(Source extract):
Re: [HACKERS] Custom compression methods

From: Dilip Kumar <dilipbalaut(at)gmail(dot)com>
To: Robert Haas <robertmhaas(at)gmail(dot)com>
Cc: Justin Pryzby <pryzby(at)telsasoft(dot)com>, Tomas Vondra <tomas(dot)vondra(at)2ndquadrant(dot)com>, Alexander Korotkov <a(dot)korotkov(at)postgrespro(dot)ru>, David Steele <david(at)pgmasters(dot)net>, Ildus Kurbangaliev <i(dot)kurbangaliev(at)gmail(dot)com>, Dmitry Dolgov <9erthalion6(at)gmail(dot)com>, PostgreSQL Hackers <pgsql-hackers(at)lists(dot)postgresql(dot)org>
Subject: Re: [HACKERS] Custom compression methods
Date: 2021-02-16 14:20:35
Message-ID: CAFiTN-vgkoXYqqtJxwqvh_UjZ7WZhN=-485YWSVW_U6_L9KOQQ@mail.gmail.com
Views: Raw Message | Whole Thread | Download mbox | Resend email
Thread:
Lists: pgsql-hackers

On Sat, Feb 13, 2021 at 8:14 PM Dilip Kumar <dilipbalaut(at)gmail(dot)com> wrote:
>
> On Thu, Feb 11, 2021 at 8:17 PM Robert Haas <robertmhaas(at)gmail(dot)com> wrote:
> >
> > On Thu, Feb 11, 2021 at 7:36 AM Dilip Kumar <dilipbalaut(at)gmail(dot)com> wrote:
> > > W.R.T the attached patch, In HeapTupleHeaderGetDatum, we don't even
> > > attempt to detoast if there is no external field in the tuple, in POC
> > > I have got rid of that check, but I think we might need to do better.
> > > Maybe we can add a flag in infomask to detect whether the tuple has
> > > any compressed data or not as we have for detecting the external data
> > > (HEAP_HASEXTERNAL).
> >
> > No. This feature isn't close to being important enough to justify
> > consuming an infomask bit.
>
> Okay,
>
> > I don't really see why we need it anyway. If array construction
> > already categorically detoasts, why can't we do the same thing here?
> > Would it really cost that much? In what case? Having compressed values
> > in a record we're going to store on disk actually seems like a pretty
> > dumb idea. We might end up trying to recompress something parts of
> > which have already been compressed.
> >
>
> If we refer the comments atop function "toast_flatten_tuple_to_datum"
>
> ---------------
> * We have a general rule that Datums of container types (rows, arrays,
> * ranges, etc) must not contain any external TOAST pointers. Without
> * this rule, we'd have to look inside each Datum when preparing a tuple
> * for storage, which would be expensive and would fail to extend cleanly
> * to new sorts of container types.

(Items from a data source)
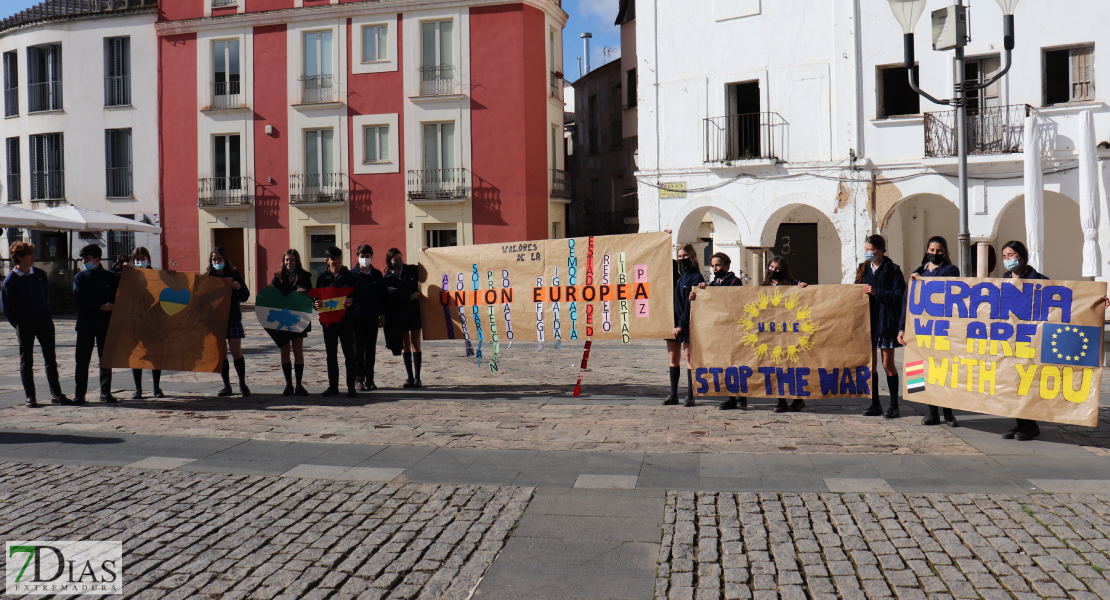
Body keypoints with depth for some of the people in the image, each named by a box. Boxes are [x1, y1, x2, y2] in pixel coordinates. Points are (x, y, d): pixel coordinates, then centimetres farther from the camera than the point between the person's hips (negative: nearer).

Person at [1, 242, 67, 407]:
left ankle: (56, 394, 11)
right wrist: (19, 325, -2)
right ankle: (30, 397, 7)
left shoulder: (40, 274, 7)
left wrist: (45, 315, 12)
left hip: (44, 319, 4)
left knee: (50, 358, 6)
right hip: (24, 322, -4)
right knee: (26, 361, 2)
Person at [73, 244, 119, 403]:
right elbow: (79, 299, -6)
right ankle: (79, 394, 6)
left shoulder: (112, 277, 6)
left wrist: (114, 314, -12)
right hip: (85, 324, 0)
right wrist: (100, 306, -15)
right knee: (82, 360, 1)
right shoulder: (79, 278, 7)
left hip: (106, 324, 0)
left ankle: (106, 393, 12)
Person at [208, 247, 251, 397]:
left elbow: (245, 297, 1)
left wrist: (239, 287, -18)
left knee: (236, 352, -5)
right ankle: (227, 386, 11)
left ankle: (243, 384, 6)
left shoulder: (234, 274, 3)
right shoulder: (208, 276, 7)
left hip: (232, 317, -2)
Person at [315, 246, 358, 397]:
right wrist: (316, 304, -16)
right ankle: (333, 386, 15)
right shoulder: (322, 277, 8)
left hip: (346, 319, -2)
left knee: (349, 354, 0)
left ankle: (351, 386, 5)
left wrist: (351, 302, -24)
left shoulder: (350, 276, 3)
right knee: (331, 355, 8)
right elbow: (316, 298, 8)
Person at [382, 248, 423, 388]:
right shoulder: (387, 277, 2)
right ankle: (410, 377, 10)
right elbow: (393, 296, -7)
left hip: (414, 310, 0)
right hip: (399, 314, 0)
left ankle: (417, 378, -2)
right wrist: (410, 296, -12)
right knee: (405, 345, 5)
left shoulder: (412, 270, 6)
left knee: (416, 343, -2)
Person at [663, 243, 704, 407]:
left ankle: (690, 396, 1)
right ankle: (673, 395, 12)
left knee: (688, 356, -3)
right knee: (673, 357, 7)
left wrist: (681, 324, -16)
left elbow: (690, 303, -12)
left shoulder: (696, 277, -6)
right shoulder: (678, 275, 13)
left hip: (687, 323, -6)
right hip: (673, 321, 7)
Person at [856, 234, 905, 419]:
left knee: (887, 364, 0)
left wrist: (876, 292, -20)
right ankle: (875, 404, 15)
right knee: (870, 364, 7)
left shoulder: (892, 270, -6)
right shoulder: (863, 269, 12)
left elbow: (899, 296, -13)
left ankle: (894, 405, 10)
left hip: (886, 322, -5)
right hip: (867, 320, 5)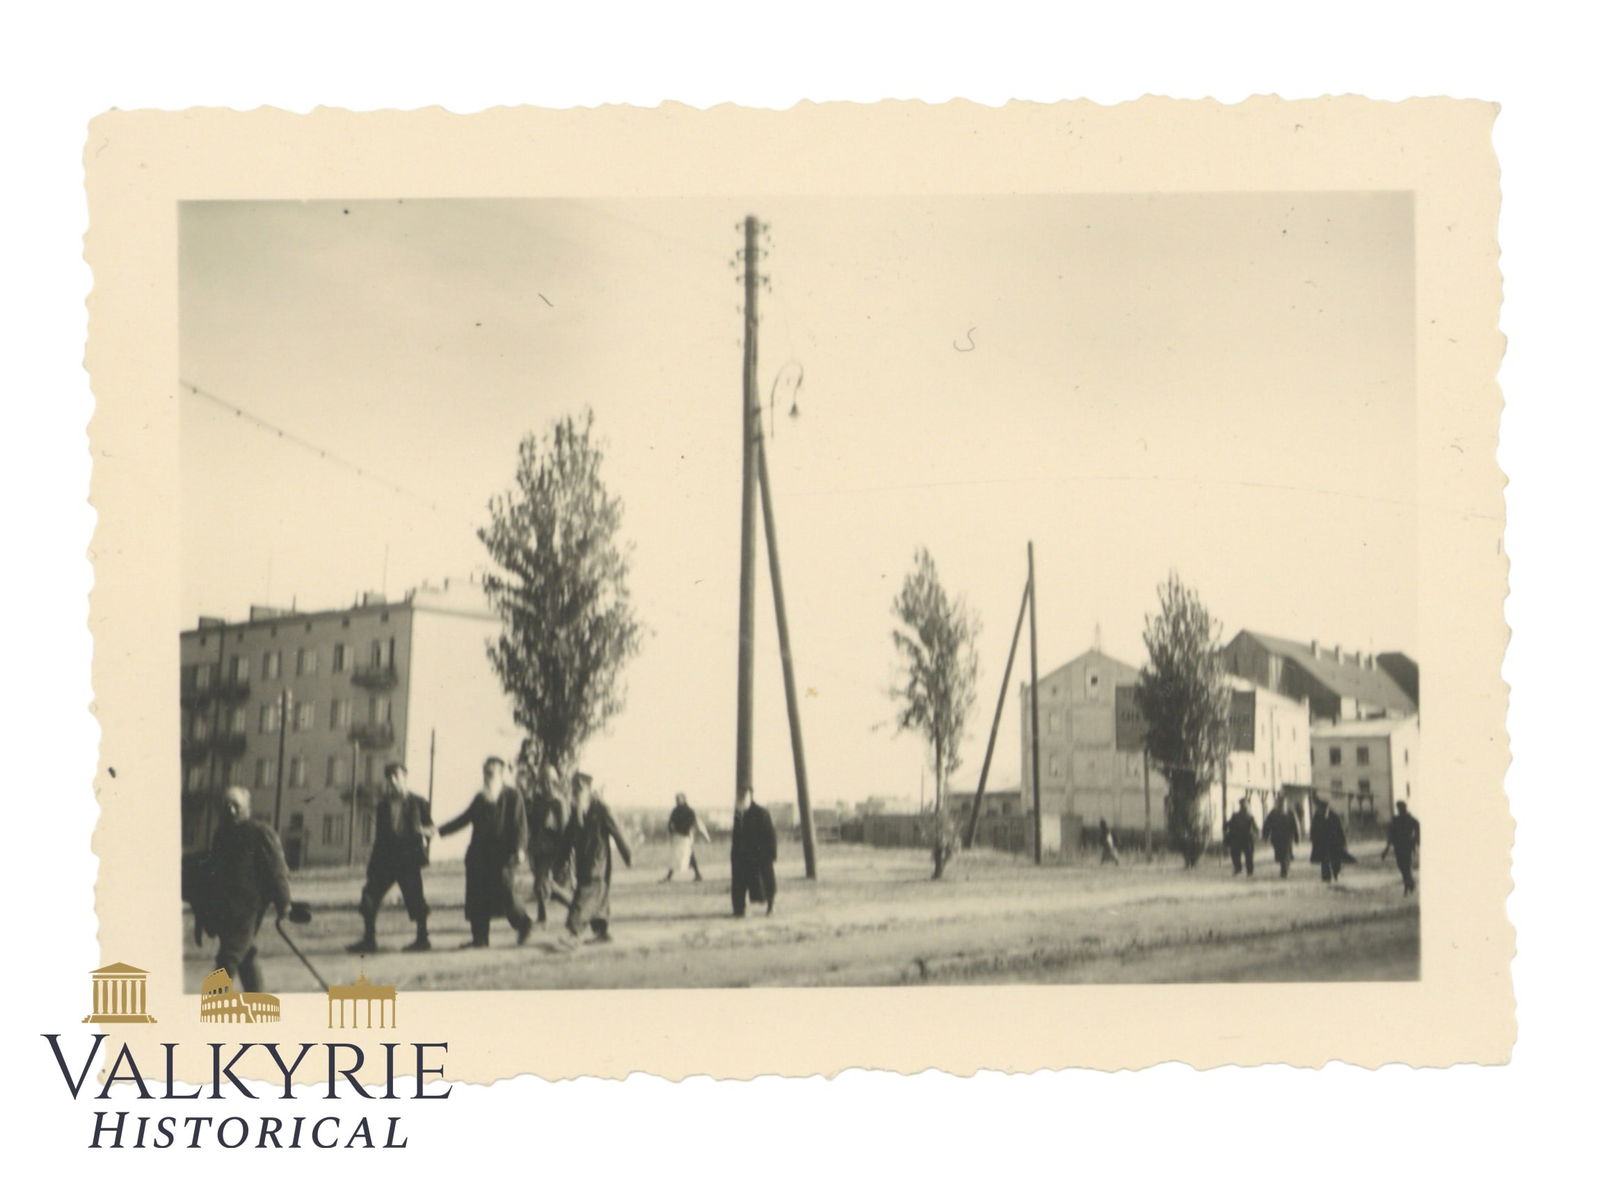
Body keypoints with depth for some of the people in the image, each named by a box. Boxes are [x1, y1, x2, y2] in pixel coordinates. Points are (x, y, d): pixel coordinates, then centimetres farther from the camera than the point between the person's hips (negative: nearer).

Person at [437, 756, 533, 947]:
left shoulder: (513, 797, 2)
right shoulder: (480, 798, 18)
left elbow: (520, 824, -5)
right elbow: (464, 819, 21)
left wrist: (518, 848, -20)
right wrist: (439, 831, 13)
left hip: (502, 855, -6)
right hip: (479, 855, 6)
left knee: (503, 891, -14)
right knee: (477, 896, 2)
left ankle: (523, 923, 9)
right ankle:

(Activity): Please quote the stretch of the compression-methods email above from "On Sat, Feb" through "to do better.", word for word.

(Final answer):
On Sat, Feb 13, 2021 at 8:14 PM Dilip Kumar <dilipbalaut(at)gmail(dot)com> wrote:
>
> On Thu, Feb 11, 2021 at 8:17 PM Robert Haas <robertmhaas(at)gmail(dot)com> wrote:
> >
> > On Thu, Feb 11, 2021 at 7:36 AM Dilip Kumar <dilipbalaut(at)gmail(dot)com> wrote:
> > > W.R.T the attached patch, In HeapTupleHeaderGetDatum, we don't even
> > > attempt to detoast if there is no external field in the tuple, in POC
> > > I have got rid of that check, but I think we might need to do better.